→ **Your objective**: Output only this range of the data below: the line that contains "Plastic – Blue Top |" through the final line, both ends included, each retyped exactly.

→ **Data provided**:

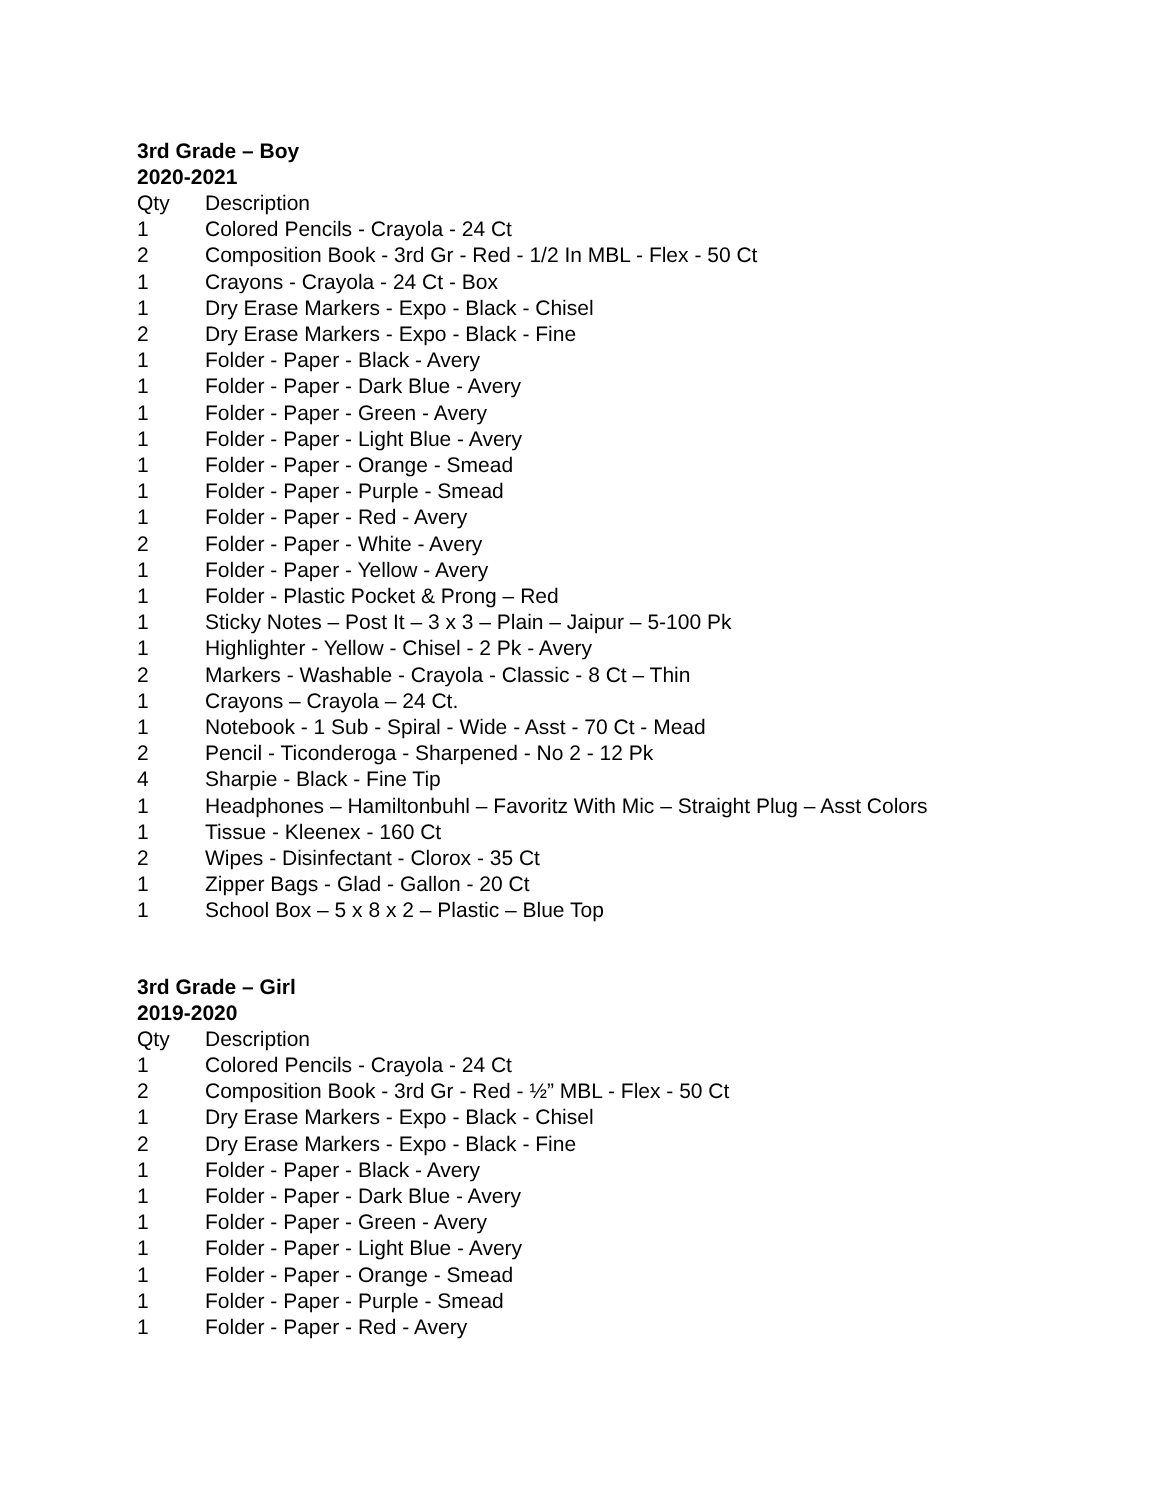3rd Grade – Boy
2020-2021
| Qty | Description |
| --- | --- |
| 1 | Colored Pencils - Crayola - 24 Ct |
| 2 | Composition Book - 3rd Gr - Red - 1/2 In MBL - Flex - 50 Ct |
| 1 | Crayons - Crayola - 24 Ct - Box |
| 1 | Dry Erase Markers - Expo - Black - Chisel |
| 2 | Dry Erase Markers - Expo - Black - Fine |
| 1 | Folder - Paper - Black - Avery |
| 1 | Folder - Paper - Dark Blue - Avery |
| 1 | Folder - Paper - Green - Avery |
| 1 | Folder - Paper - Light Blue - Avery |
| 1 | Folder - Paper - Orange - Smead |
| 1 | Folder - Paper - Purple - Smead |
| 1 | Folder - Paper - Red - Avery |
| 2 | Folder - Paper - White - Avery |
| 1 | Folder - Paper - Yellow - Avery |
| 1 | Folder - Plastic Pocket & Prong – Red |
| 1 | Sticky Notes – Post It – 3 x 3 – Plain – Jaipur – 5-100 Pk |
| 1 | Highlighter - Yellow - Chisel - 2 Pk - Avery |
| 2 | Markers - Washable - Crayola - Classic - 8 Ct – Thin |
| 1 | Crayons – Crayola – 24 Ct. |
| 1 | Notebook - 1 Sub - Spiral - Wide - Asst - 70 Ct - Mead |
| 2 | Pencil - Ticonderoga - Sharpened - No 2 - 12 Pk |
| 4 | Sharpie - Black - Fine Tip |
| 1 | Headphones – Hamiltonbuhl – Favoritz With Mic – Straight Plug – Asst Colors |
| 1 | Tissue - Kleenex - 160 Ct |
| 2 | Wipes - Disinfectant - Clorox - 35 Ct |
| 1 | Zipper Bags - Glad - Gallon - 20 Ct |
| 1 | School Box – 5 x 8 x 2 – Plastic – Blue Top |
3rd Grade – Girl
2019-2020
| Qty | Description |
| --- | --- |
| 1 | Colored Pencils - Crayola - 24 Ct |
| 2 | Composition Book - 3rd Gr - Red - ½” MBL - Flex - 50 Ct |
| 1 | Dry Erase Markers - Expo - Black - Chisel |
| 2 | Dry Erase Markers - Expo - Black - Fine |
| 1 | Folder - Paper - Black - Avery |
| 1 | Folder - Paper - Dark Blue - Avery |
| 1 | Folder - Paper - Green - Avery |
| 1 | Folder - Paper - Light Blue - Avery |
| 1 | Folder - Paper - Orange - Smead |
| 1 | Folder - Paper - Purple - Smead |
| 1 | Folder - Paper - Red - Avery |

→ **Answer for the task**:
| 1 | School Box – 5 x 8 x 2 – Plastic – Blue Top |
3rd Grade – Girl
2019-2020
| Qty | Description |
| --- | --- |
| 1 | Colored Pencils - Crayola - 24 Ct |
| 2 | Composition Book - 3rd Gr - Red - ½” MBL - Flex - 50 Ct |
| 1 | Dry Erase Markers - Expo - Black - Chisel |
| 2 | Dry Erase Markers - Expo - Black - Fine |
| 1 | Folder - Paper - Black - Avery |
| 1 | Folder - Paper - Dark Blue - Avery |
| 1 | Folder - Paper - Green - Avery |
| 1 | Folder - Paper - Light Blue - Avery |
| 1 | Folder - Paper - Orange - Smead |
| 1 | Folder - Paper - Purple - Smead |
| 1 | Folder - Paper - Red - Avery |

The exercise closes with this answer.